Data:
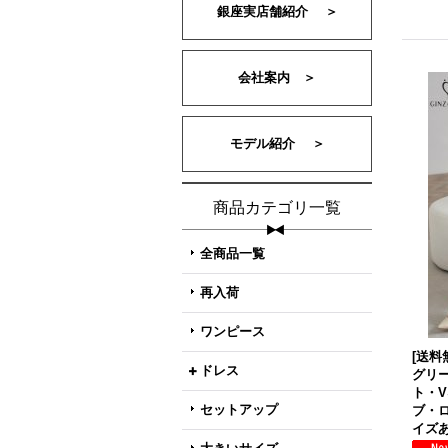
銀座実店舗紹介 ＞
会社案内 ＞
モデル紹介 ＞
商品カテゴリ一覧
全商品一覧
再入荷
ワンピース
[送料無
ドレス
グリ
ト・
セットアップ
ブ・ロ
イズあ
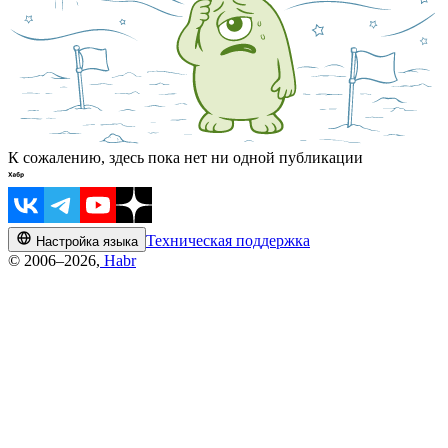
К сожалению, здесь пока нет ни одной публикации
Техническая поддержка
Настройка языка
© 2006–2026,
Habr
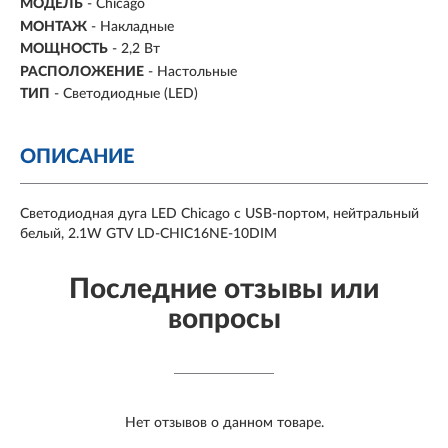
МОДЕЛЬ
- Chicago
МОНТАЖ
-
Накладные
МОЩНОСТЬ
-
2,2 Вт
РАСПОЛОЖЕНИЕ
-
Настольные
ТИП
- Светодиодные (LED)
ОПИСАНИЕ
Светодиодная дуга LED Chicago с USB-портом, нейтральный
белый, 2.1W GTV LD-CHIC16NE-10DIM
Последние отзывы или
вопросы
Нет отзывов о данном товаре.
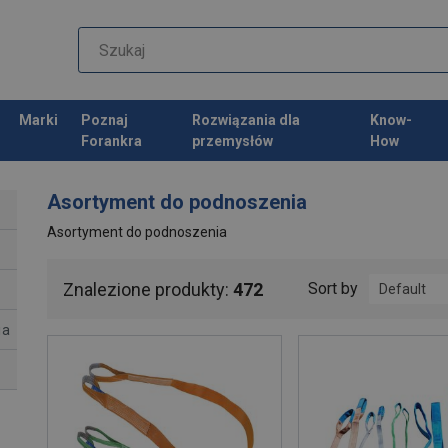
Marki
Poznaj
Rozwiązania dla
Know-
Forankra
przemysłów
How
Asortyment do podnoszenia
Asortyment do podnoszenia
Znalezione produkty:
472
Sort by
Default
ia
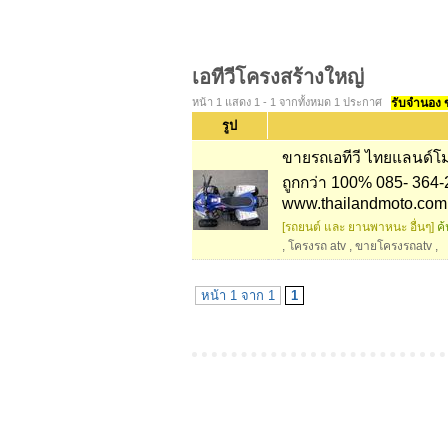
เอทีวีโครงสร้างใหญ่
หน้า 1 แสดง 1 - 1 จากทั้งหมด 1 ประกาศ
รับจำนอง ขา
รูป
ขายรถเอทีวี ไทยแลนด์โม
ถูกกว่า 100% 085- 364-
www.thailandmoto.com
[รถยนต์ และ ยานพาหนะ อื่นๆ]
ค้
,
โครงรถ atv
,
ขายโครงรถatv
,
หน้า 1 จาก 1
1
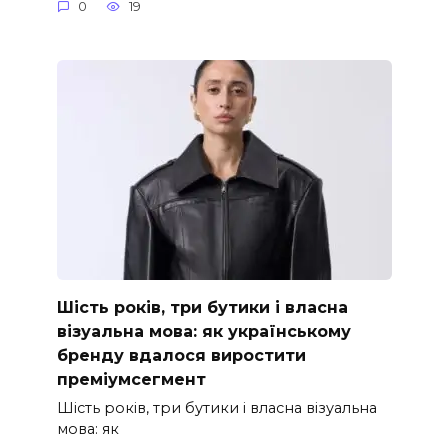
0
19
Шість років, три бутики і власна
візуальна мова: як українському
бренду вдалося виростити
преміумсегмент
Шість років, три бутики і власна візуальна
мова: як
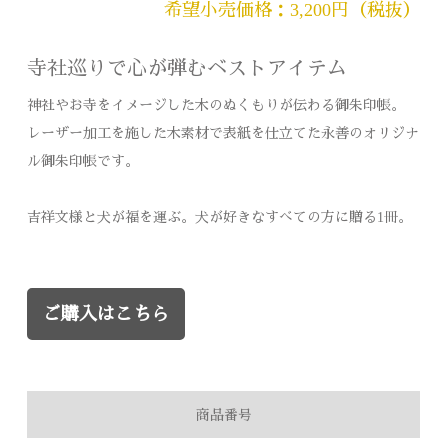
希望小売価格：3,200円（税抜）
寺社巡りで心が弾むベストアイテム
神社やお寺をイメージした木のぬくもりが伝わる御朱印帳。
レーザー加工を施した木素材で表紙を仕立てた永善のオリジナ
ル御朱印帳です。
吉祥文様と犬が福を運ぶ。犬が好きなすべての方に贈る1冊。
ご購入はこちら
商品番号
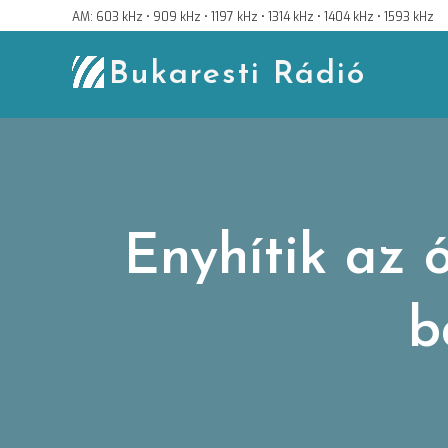
Skip
AM: 603 kHz • 909 kHz • 1197 kHz • 1314 kHz • 1404 kHz • 1593 kHz
to
content
Bukaresti Rádió
Enyhítik az 
b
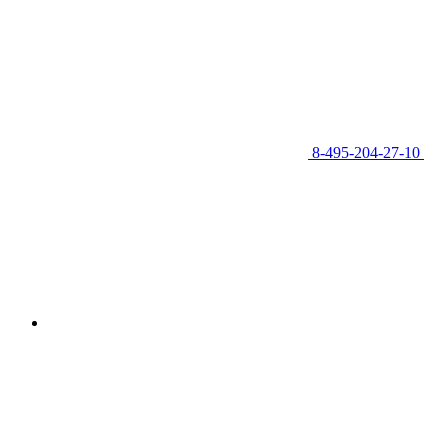
8-495-204-27-10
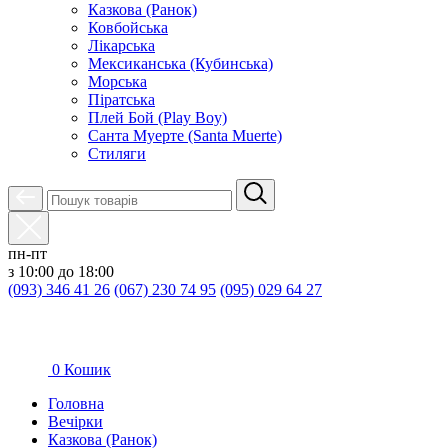
Казкова (Ранок)
Ковбойська
Лікарська
Мексиканська (Кубинська)
Морська
Піратська
Плей Бой (Play Boy)
Санта Муерте (Santa Muerte)
Стиляги
пн-пт
з 10:00 до 18:00
(093) 346 41 26
(067) 230 74 95
(095) 029 64 27
0
Кошик
Головна
Вечірки
Казкова (Ранок)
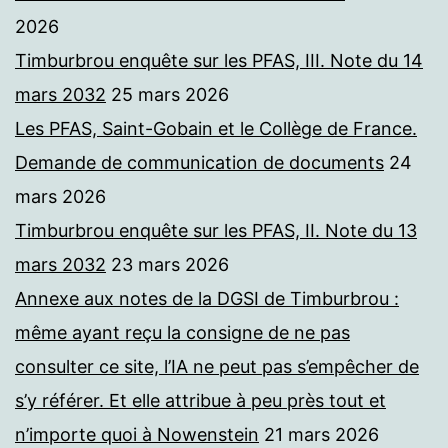
2026
Timburbrou enquête sur les PFAS, III. Note du 14
mars 2032
25 mars 2026
Les PFAS, Saint-Gobain et le Collège de France.
Demande de communication de documents
24
mars 2026
Timburbrou enquête sur les PFAS, II. Note du 13
mars 2032
23 mars 2026
Annexe aux notes de la DGSI de Timburbrou :
même ayant reçu la consigne de ne pas
consulter ce site, l’IA ne peut pas s’empêcher de
s’y référer. Et elle attribue à peu près tout et
n’importe quoi à Nowenstein
21 mars 2026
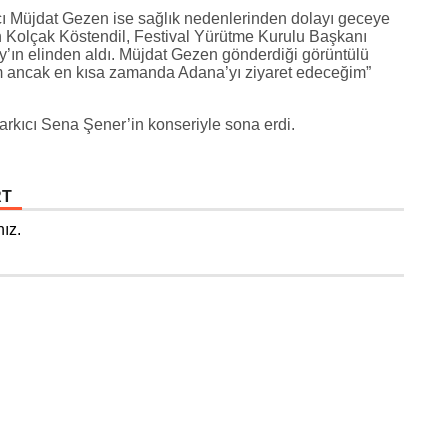
ı Müjdat Gezen ise sağlık nedenlerinden dolayı geceye
n Kolçak Köstendil, Festival Yürütme Kurulu Başkanı
ın elinden aldı. Müjdat Gezen gönderdiği görüntülü
ancak en kısa zamanda Adana’yı ziyaret edeceğim”
arkıcı Sena Şener’in konseriyle sona erdi.
RT
ız.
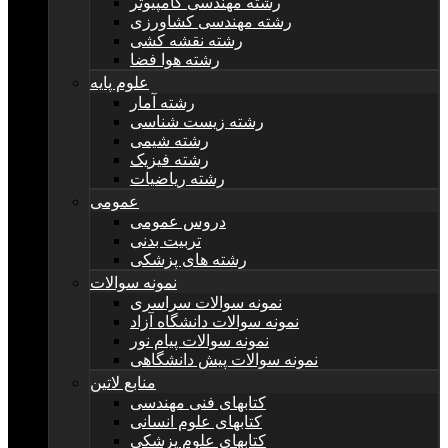
رشته مهندسی کامپیوتر
رشته مهندسی کشاورزی
رشته نقشه کشی
رشته هوا فضا
علوم پایه
رشته آمار
رشته زیست شناسی
رشته شیمی
رشته فیزیک
رشته ریاضیات
عمومی
دروس عمومی
تربیت بدنی
رشته های پزشکی
نمونه سوالات
نمونه سوالات سراسری
نمونه سوالات دانشگاه آزاد
نمونه سوالات پیام نور
نمونه سوالات پیش دانشگاهی
منابع لاتین
کتابهای فنی مهندسی
کتابهای علوم انسانی
کتابهای علوم پزشکی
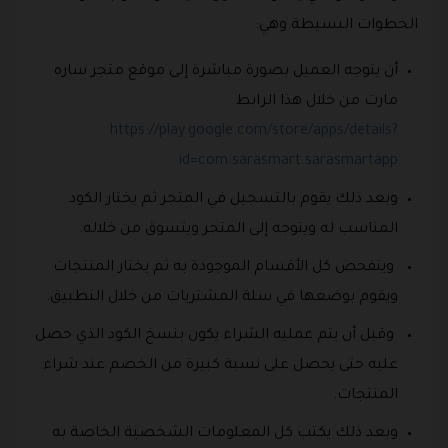
الخطوات البسيطة وهي:
أن يتوجه العميل بصورة مباشرة إلى موقع متجر ساره
مارت من خلال هذا الرابط
https://play.google.com/store/apps/details?
id=com.sarasmart.sarasmartapp .
وبعد ذلك يقوم بالتسجيل في المتجر ثم يختار الكود
المناسب له ويتوجه إلى المتجر ويتسوق من خلاله.
ويتفحص كل الأقسام الموجودة به ثم يختار المنتجات
ويقوم بوضعها في سلة المشتريات من خلال التطبيق.
وقبل أن يتم عمليه الشراء يكون بنسخ الكود الذي حصل
عليه حتى يحصل على نسبة كبيرة من الخصم عند شراء
المنتجات.
وبعد ذلك يكتب كل المعلومات الشخصية الخاصة به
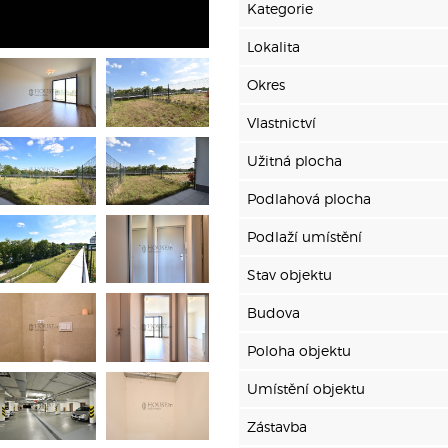
Kategorie
Lokalita
Okres
Vlastnictví
Užitná plocha
Podlahová plocha
Podlaží umístění
Stav objektu
Budova
Poloha objektu
Umístění objektu
Zástavba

Exercise instructions: Please copy every record above exactly, but leave the pictures out.

Expected answer:
銀座実店舗紹介 ＞
会社案内 ＞
モデル紹介 ＞
商品カテゴリ一覧
全商品一覧
再入荷
ワンピース
[送料無
ドレス
グリ
ト・
セットアップ
ブ・ロ
イズあ
К сожалению, здесь пока нет ни одной публикации
Техническая поддержка
Настройка языка
© 2006–2026,
Habr
МОДЕЛЬ
- Chicago
МОНТАЖ
-
Накладные
МОЩНОСТЬ
-
2,2 Вт
РАСПОЛОЖЕНИЕ
-
Настольные
ТИП
- Светодиодные (LED)
ОПИСАНИЕ
Светодиодная дуга LED Chicago с USB-портом, нейтральный
белый, 2.1W GTV LD-CHIC16NE-10DIM
Последние отзывы или
вопросы
Нет отзывов о данном товаре.
Marki
Poznaj
Rozwiązania dla
Know-
Forankra
przemysłów
How
Asortyment do podnoszenia
Asortyment do podnoszenia
Znalezione produkty:
472
Sort by
Default
ia
เอทีวีโครงสร้างใหญ่
หน้า 1 แสดง 1 - 1 จากทั้งหมด 1 ประกาศ
รับจำนอง ขา
รูป
ขายรถเอทีวี ไทยแลนด์โม
ถูกกว่า 100% 085- 364-
www.thailandmoto.com
[รถยนต์ และ ยานพาหนะ อื่นๆ]
ค้
,
โครงรถ atv
,
ขายโครงรถatv
,
หน้า 1 จาก 1
1
0
19
Шість років, три бутики і власна
візуальна мова: як українському
бренду вдалося виростити
преміумсегмент
Шість років, три бутики і власна візуальна
мова: як
希望小売価格：3,200円（税抜）
寺社巡りで心が弾むベストアイテム
神社やお寺をイメージした木のぬくもりが伝わる御朱印帳。
レーザー加工を施した木素材で表紙を仕立てた永善のオリジナ
ル御朱印帳です。
吉祥文様と犬が福を運ぶ。犬が好きなすべての方に贈る1冊。
ご購入はこちら
商品番号
Skip
AM: 603 kHz • 909 kHz • 1197 kHz • 1314 kHz • 1404 kHz • 1593 kHz
to
content
Bukaresti Rádió
Enyhítik az 
b
8-495-204-27-10
Казкова (Ранок)
Ковбойська
Лікарська
Мексиканська (Кубинська)
Морська
Піратська
Плей Бой (Play Boy)
Санта Муерте (Santa Muerte)
Стиляги
пн-пт
з 10:00 до 18:00
(093) 346 41 26
(067) 230 74 95
(095) 029 64 27
0
Кошик
Головна
Вечірки
Казкова (Ранок)
2026
Timburbrou enquête sur les PFAS, III. Note du 14
mars 2032
25 mars 2026
Les PFAS, Saint-Gobain et le Collège de France.
Demande de communication de documents
24
mars 2026
Timburbrou enquête sur les PFAS, II. Note du 13
mars 2032
23 mars 2026
Annexe aux notes de la DGSI de Timburbrou :
même ayant reçu la consigne de ne pas
consulter ce site, l’IA ne peut pas s’empêcher de
s’y référer. Et elle attribue à peu près tout et
n’importe quoi à Nowenstein
21 mars 2026
ı Müjdat Gezen ise sağlık nedenlerinden dolayı geceye
n Kolçak Köstendil, Festival Yürütme Kurulu Başkanı
ın elinden aldı. Müjdat Gezen gönderdiği görüntülü
ancak en kısa zamanda Adana’yı ziyaret edeceğim”
arkıcı Sena Şener’in konseriyle sona erdi.
RT
ız.
رشته مهندسی کامپیوتر
رشته مهندسی کشاورزی
رشته نقشه کشی
رشته هوا فضا
علوم پایه
رشته آمار
رشته زیست شناسی
رشته شیمی
رشته فیزیک
رشته ریاضیات
عمومی
دروس عمومی
تربیت بدنی
رشته های پزشکی
نمونه سوالات
نمونه سوالات سراسری
نمونه سوالات دانشگاه آزاد
نمونه سوالات پیام نور
نمونه سوالات پیش دانشگاهی
منابع لاتین
کتابهای فنی مهندسی
کتابهای علوم انسانی
کتابهای علوم پزشکی
الخطوات البسيطة وهي:
أن يتوجه العميل بصورة مباشرة إلى موقع متجر ساره
مارت من خلال هذا الرابط
https://play.google.com/store/apps/details?
id=com.sarasmart.sarasmartapp .
وبعد ذلك يقوم بالتسجيل في المتجر ثم يختار الكود
المناسب له ويتوجه إلى المتجر ويتسوق من خلاله.
ويتفحص كل الأقسام الموجودة به ثم يختار المنتجات
ويقوم بوضعها في سلة المشتريات من خلال التطبيق.
وقبل أن يتم عمليه الشراء يكون بنسخ الكود الذي حصل
عليه حتى يحصل على نسبة كبيرة من الخصم عند شراء
المنتجات.
وبعد ذلك يكتب كل المعلومات الشخصية الخاصة به
Kategorie
Lokalita
Okres
Vlastnictví
Užitná plocha
Podlahová plocha
Podlaží umístění
Stav objektu
Budova
Poloha objektu
Umístění objektu
Zástavba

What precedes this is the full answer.